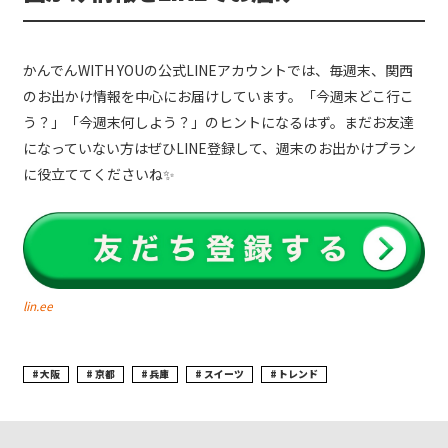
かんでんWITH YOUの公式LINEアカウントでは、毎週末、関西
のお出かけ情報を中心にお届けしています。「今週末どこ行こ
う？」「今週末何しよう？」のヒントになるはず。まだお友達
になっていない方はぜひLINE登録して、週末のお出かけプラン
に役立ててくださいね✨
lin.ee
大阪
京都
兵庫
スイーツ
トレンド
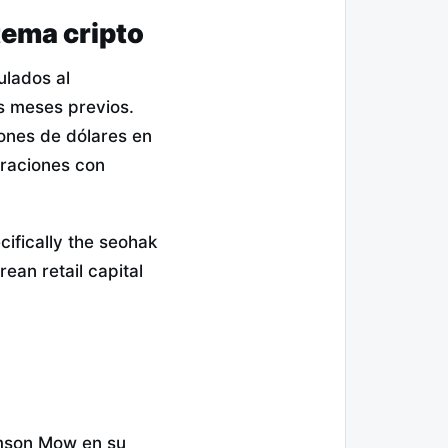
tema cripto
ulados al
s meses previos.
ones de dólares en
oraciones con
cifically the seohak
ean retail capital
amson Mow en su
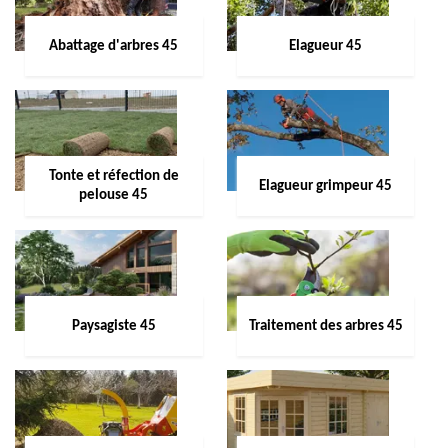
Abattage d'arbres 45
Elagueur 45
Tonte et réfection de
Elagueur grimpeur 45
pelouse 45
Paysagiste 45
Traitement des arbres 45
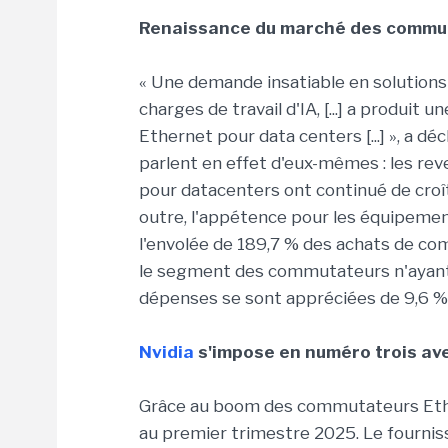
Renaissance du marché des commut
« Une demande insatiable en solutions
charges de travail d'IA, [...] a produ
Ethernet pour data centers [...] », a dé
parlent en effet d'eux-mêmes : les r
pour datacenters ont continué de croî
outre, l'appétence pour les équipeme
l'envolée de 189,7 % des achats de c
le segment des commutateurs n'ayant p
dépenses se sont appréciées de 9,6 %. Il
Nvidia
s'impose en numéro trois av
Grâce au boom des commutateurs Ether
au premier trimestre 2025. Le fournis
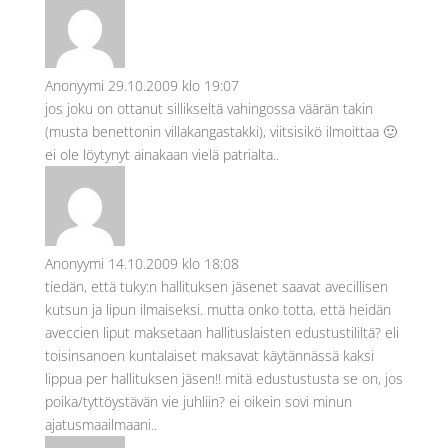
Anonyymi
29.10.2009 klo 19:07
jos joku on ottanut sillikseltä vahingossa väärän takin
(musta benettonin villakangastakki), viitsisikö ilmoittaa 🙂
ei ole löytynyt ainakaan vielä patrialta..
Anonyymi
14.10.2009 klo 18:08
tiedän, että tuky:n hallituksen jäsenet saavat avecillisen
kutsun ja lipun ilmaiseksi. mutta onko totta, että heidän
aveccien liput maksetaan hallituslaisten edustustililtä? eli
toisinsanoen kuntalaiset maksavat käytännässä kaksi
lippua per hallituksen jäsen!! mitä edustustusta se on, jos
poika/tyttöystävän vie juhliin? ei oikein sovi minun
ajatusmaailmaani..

══════

EXERCISE BRIEF:
What must be output is the exact run of lines from the one holding "charges de travail d'IA, [...] a produ" through the end of the entries above, both ends included, minus the pictures.

TASK OUTPUT:
charges de travail d'IA, [...] a produ
Ethernet pour data centers [...] », a dé
parlent en effet d'eux-mêmes : les r
pour datacenters ont continué de croî
outre, l'appétence pour les équipeme
l'envolée de 189,7 % des achats de c
le segment des commutateurs n'ayant p
dépenses se sont appréciées de 9,6 %. Il
Nvidia
s'impose en numéro trois av
Grâce au boom des commutateurs Ether
au premier trimestre 2025. Le fournis
Anonyymi
29.10.2009 klo 19:07
jos joku on ottanut sillikseltä vahingossa väärän takin
(musta benettonin villakangastakki), viitsisikö ilmoittaa 🙂
ei ole löytynyt ainakaan vielä patrialta..
Anonyymi
14.10.2009 klo 18:08
tiedän, että tuky:n hallituksen jäsenet saavat avecillisen
kutsun ja lipun ilmaiseksi. mutta onko totta, että heidän
aveccien liput maksetaan hallituslaisten edustustililtä? eli
toisinsanoen kuntalaiset maksavat käytännässä kaksi
lippua per hallituksen jäsen!! mitä edustustusta se on, jos
poika/tyttöystävän vie juhliin? ei oikein sovi minun
ajatusmaailmaani..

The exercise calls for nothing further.